##### Source information

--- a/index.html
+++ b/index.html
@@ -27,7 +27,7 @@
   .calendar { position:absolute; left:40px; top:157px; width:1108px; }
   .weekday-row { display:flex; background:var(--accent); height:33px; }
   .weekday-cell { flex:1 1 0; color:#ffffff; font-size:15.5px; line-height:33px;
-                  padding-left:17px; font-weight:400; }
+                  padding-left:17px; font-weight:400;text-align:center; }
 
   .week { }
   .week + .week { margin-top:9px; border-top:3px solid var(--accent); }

##########
##### Source information

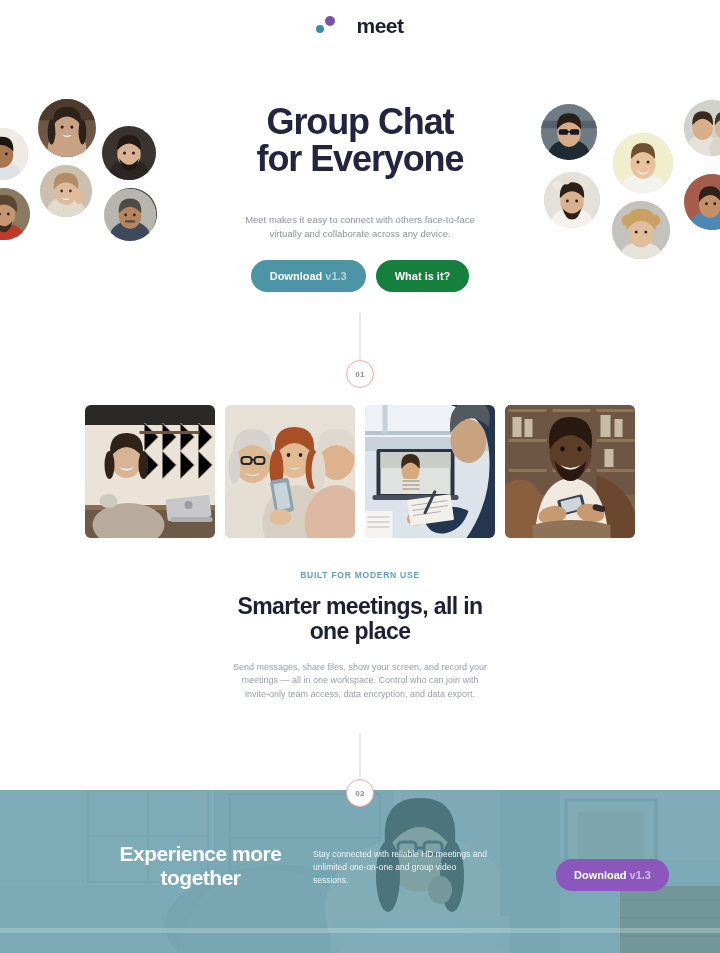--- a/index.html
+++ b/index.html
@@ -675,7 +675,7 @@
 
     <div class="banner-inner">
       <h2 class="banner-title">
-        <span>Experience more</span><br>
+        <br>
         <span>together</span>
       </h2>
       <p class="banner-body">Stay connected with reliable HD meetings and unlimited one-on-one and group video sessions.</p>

##########

- _Work item_
All lines in the data above from the one with "<span>together</span>" through the one with "group video sessions.</p>" must be repeated exactly, and no others.

- _Written solution_
         <span>together</span>
       </h2>
       <p class="banner-body">Stay connected with reliable HD meetings and unlimited one-on-one and group video sessions.</p>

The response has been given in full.